■ **What is expected**: Transcribe exactly the lines from the first line of the records through the line containing "Для ремонта коробки передач автомобиля Chery", and leave out every picture.
(Given data Opens)
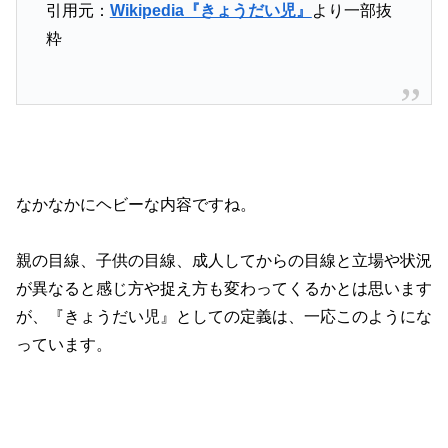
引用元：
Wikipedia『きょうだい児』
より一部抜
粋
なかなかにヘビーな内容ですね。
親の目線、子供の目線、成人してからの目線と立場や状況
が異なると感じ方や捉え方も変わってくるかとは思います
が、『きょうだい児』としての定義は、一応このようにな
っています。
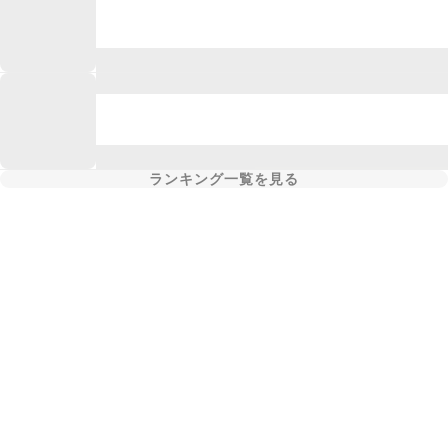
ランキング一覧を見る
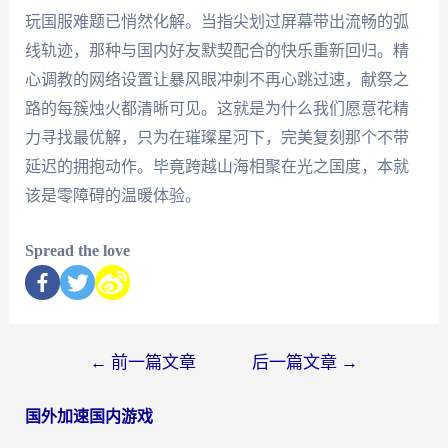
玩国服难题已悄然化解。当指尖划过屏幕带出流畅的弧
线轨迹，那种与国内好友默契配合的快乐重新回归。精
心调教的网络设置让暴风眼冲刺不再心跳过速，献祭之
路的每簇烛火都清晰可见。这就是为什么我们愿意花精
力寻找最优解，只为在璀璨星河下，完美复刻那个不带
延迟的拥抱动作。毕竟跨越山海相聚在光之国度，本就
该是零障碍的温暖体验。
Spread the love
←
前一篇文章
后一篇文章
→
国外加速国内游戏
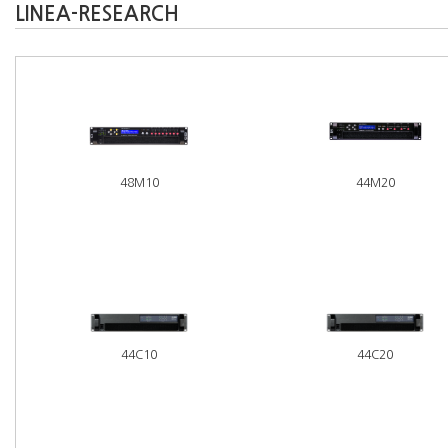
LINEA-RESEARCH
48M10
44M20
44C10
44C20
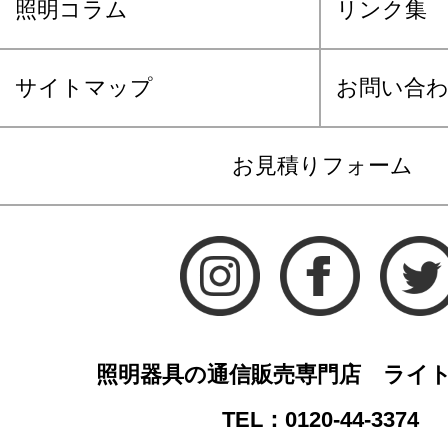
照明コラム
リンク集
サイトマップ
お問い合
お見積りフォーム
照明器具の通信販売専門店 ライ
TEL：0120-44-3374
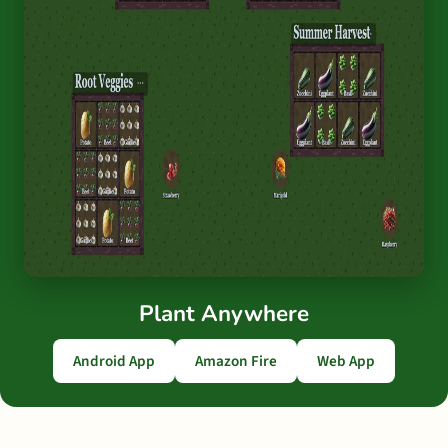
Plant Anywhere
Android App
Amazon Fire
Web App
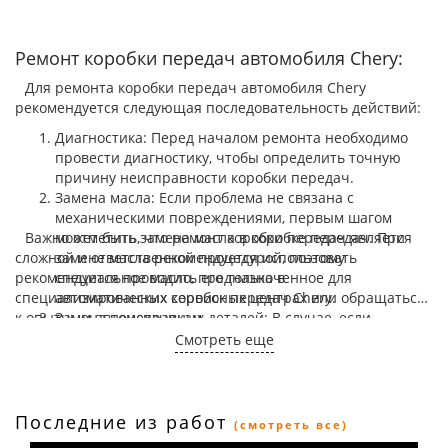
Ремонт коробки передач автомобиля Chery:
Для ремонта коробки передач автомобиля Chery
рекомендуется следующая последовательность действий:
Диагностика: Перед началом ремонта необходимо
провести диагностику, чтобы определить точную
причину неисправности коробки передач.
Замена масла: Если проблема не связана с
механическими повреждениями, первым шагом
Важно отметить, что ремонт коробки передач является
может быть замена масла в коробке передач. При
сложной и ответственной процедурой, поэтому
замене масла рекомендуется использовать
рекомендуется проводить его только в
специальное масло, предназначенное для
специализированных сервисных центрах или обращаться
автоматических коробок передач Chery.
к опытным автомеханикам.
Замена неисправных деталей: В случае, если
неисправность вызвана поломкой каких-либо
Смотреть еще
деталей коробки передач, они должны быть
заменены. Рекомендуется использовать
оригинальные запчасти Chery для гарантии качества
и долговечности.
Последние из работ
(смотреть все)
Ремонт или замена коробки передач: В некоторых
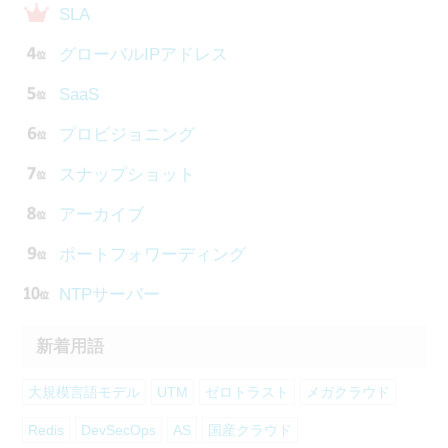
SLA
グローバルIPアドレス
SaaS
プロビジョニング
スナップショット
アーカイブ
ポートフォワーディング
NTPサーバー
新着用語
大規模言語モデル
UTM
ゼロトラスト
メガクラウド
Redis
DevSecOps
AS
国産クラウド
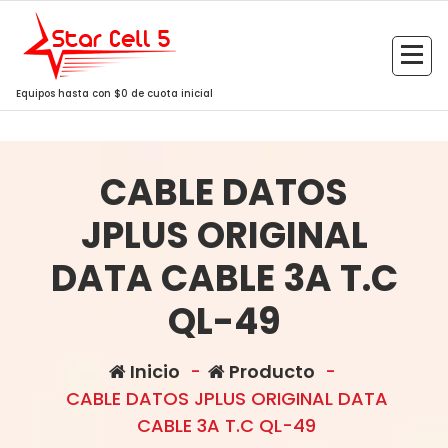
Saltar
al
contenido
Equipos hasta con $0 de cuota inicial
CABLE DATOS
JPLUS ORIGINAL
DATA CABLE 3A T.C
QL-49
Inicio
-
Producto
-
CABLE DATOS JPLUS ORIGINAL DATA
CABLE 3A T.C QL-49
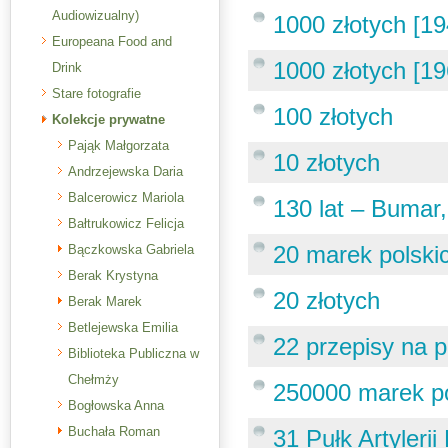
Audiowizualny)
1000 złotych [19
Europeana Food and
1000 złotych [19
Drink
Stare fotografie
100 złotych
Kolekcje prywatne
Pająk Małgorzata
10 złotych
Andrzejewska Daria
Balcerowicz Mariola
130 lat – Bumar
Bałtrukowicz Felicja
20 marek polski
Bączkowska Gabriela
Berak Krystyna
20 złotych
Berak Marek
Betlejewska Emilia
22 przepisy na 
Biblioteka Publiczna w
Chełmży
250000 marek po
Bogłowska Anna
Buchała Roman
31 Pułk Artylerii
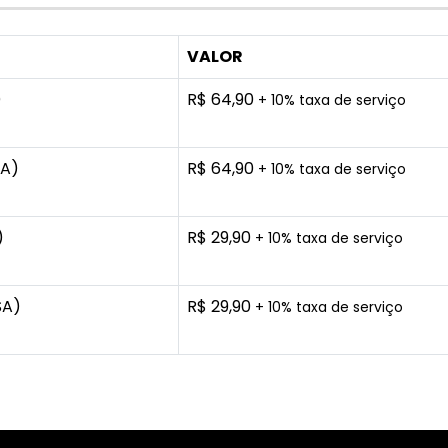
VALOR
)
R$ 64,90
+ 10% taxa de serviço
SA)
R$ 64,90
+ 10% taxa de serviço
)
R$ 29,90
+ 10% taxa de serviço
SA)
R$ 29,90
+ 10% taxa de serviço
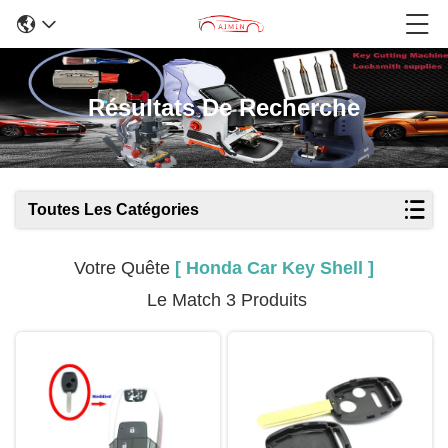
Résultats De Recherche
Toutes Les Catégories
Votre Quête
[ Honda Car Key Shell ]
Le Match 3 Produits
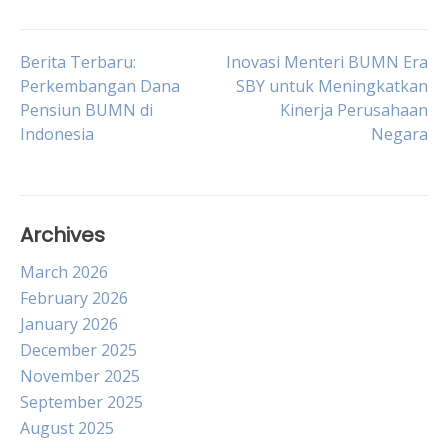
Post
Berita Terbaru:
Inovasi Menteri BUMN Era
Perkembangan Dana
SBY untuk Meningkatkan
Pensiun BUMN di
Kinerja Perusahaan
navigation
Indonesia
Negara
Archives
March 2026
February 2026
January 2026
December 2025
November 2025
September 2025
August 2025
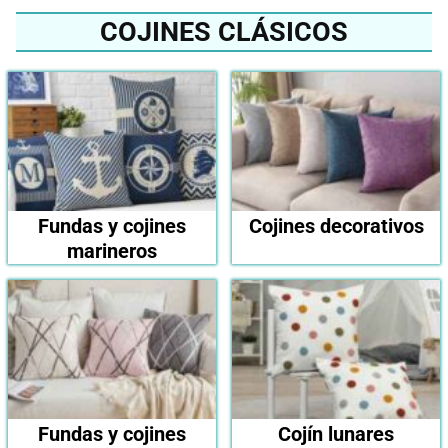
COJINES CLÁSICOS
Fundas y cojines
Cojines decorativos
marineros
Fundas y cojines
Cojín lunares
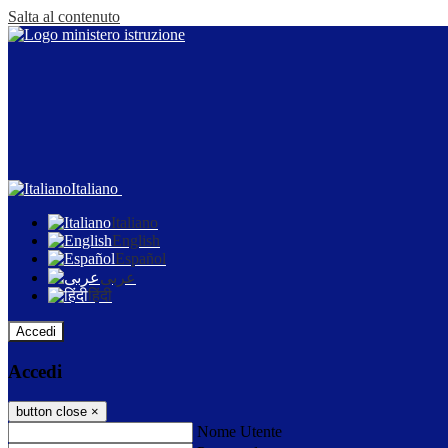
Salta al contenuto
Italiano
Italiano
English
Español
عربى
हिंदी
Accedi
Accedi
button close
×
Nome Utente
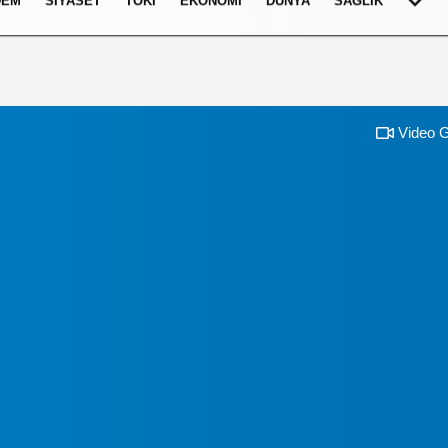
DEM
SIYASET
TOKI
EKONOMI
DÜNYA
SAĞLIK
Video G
(Given data Closes)
■ **Expected answer**:
引用元：
Wikipedia『きょうだい児』
より一部抜
粋
なかなかにヘビーな内容ですね。
親の目線、子供の目線、成人してからの目線と立場や状況
が異なると感じ方や捉え方も変わってくるかとは思います
が、『きょうだい児』としての定義は、一応このようにな
っています。
ランキング一覧を見る
玩国服难题已悄然化解。当指尖划过屏幕带出流畅的弧
线轨迹，那种与国内好友默契配合的快乐重新回归。精
心调教的网络设置让暴风眼冲刺不再心跳过速，献祭之
路的每簇烛火都清晰可见。这就是为什么我们愿意花精
力寻找最优解，只为在璀璨星河下，完美复刻那个不带
延迟的拥抱动作。毕竟跨越山海相聚在光之国度，本就
该是零障碍的温暖体验。
Spread the love
←
前一篇文章
后一篇文章
→
国外加速国内游戏
LINEA-RESEARCH
48M10
44M20
44C10
44C20
照明コラム
リンク集
サイトマップ
お問い合
お見積りフォーム
照明器具の通信販売専門店 ライ
TEL：0120-44-3374
Plant Anywhere
Android App
Amazon Fire
Web App
Ремонт коробки передач автомобиля Chery:
Для ремонта коробки передач автомобиля Chery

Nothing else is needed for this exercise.